* [ФРАГМЕНТ ТЕКСТА]
-*-*-

Конечно, Давиду Боровскому повезло, что ему встретился такой замечательный, сумевший понять состояние мальчугана человек – Николай Савва. Савва попросил для порядка принести рисунки, на другой же день Давид их принес, и его оформили в декорационный цех. Работавший там Гавриил Пименович Кучак, дедушка Аллы Латынской, будущей жены выдающегося артиста Олега Борисова, рассказывал дома о том, какой к ним пришел «удивительно способный мальчик!»

Добро Давид помнил всегда. Когда готовилась к изданию его книга «Убегающее пространство», он приложил огромные усилия для того, чтобы разместить в ней среди фотографий людей, определивших его судьбу, фото Николая Юлиановича. Буквально накануне выхода книги киевские друзья Боровского обнаружили фото Саввы у кого-то из театралов, в частном альбоме, никто тогда не снимал технических работников театра.

Дома, где Давид остался один, было пусто. Он не убирал комнату, даже не застилал постель. Мать его товарища что-то готовила, и он относил еду в больницу. Вечерами не уходил из театра, смотрел из осветительской ложи на актеров, на зрителей. «Мне, – рассказывал Давид, – повезло не только в том, что взяли на работу, но и с театром, в котором в те годы была уникальная труппа. И по культуре – редчайшая. Руководил Константин Павлович Хохлов, которому каким-то образом удалось собрать актеров московской и ленинградской школы. Михаил Романов был в самом расцвете. Влад Нелли, блестящий режиссер, уцелевший “формалист”, замечательные спектакли тогда ставил. И я все больше и больше окунался в эту атмосферу. Неизвестно, как бы все сложилось, если бы я попал не сюда, а в Театр Ивана Франко. Вот такая случайная случайность…»

-*-*-

* [ЧТО ТРЕБУЕТСЯ] Перепишите дословно отрывок из фрагмента о Давиде Боровском: начните с места, где стоят слова «Конечно, Давиду Боровскому», и остановитесь после слов «технических работников театра.». Приведённые далее записи взяты из другого источника.

-*-*-

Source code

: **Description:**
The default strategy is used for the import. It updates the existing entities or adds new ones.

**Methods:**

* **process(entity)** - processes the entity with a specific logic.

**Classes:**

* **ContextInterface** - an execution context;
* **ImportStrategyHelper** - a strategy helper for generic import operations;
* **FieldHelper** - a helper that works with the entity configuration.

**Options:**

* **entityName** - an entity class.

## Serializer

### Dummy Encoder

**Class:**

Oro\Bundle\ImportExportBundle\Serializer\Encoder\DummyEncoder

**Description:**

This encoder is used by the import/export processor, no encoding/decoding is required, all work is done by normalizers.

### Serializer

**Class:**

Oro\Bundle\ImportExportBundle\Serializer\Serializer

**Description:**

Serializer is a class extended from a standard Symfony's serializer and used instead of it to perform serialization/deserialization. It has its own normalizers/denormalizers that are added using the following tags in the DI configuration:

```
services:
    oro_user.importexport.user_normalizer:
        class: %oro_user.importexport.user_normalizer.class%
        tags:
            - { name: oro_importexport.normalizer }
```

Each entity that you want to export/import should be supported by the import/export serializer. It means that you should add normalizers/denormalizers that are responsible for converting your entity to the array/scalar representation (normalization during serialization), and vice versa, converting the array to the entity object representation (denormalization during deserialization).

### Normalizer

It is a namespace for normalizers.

-*-*-

* [ОТВЕТ К ЗАДАНИЮ]
Конечно, Давиду Боровскому повезло, что ему встретился такой замечательный, сумевший понять состояние мальчугана человек – Николай Савва. Савва попросил для порядка принести рисунки, на другой же день Давид их принес, и его оформили в декорационный цех. Работавший там Гавриил Пименович Кучак, дедушка Аллы Латынской, будущей жены выдающегося артиста Олега Борисова, рассказывал дома о том, какой к ним пришел «удивительно способный мальчик!»

Добро Давид помнил всегда. Когда готовилась к изданию его книга «Убегающее пространство», он приложил огромные усилия для того, чтобы разместить в ней среди фотографий людей, определивших его судьбу, фото Николая Юлиановича. Буквально накануне выхода книги киевские друзья Боровского обнаружили фото Саввы у кого-то из театралов, в частном альбоме, никто тогда не снимал технических работников театра.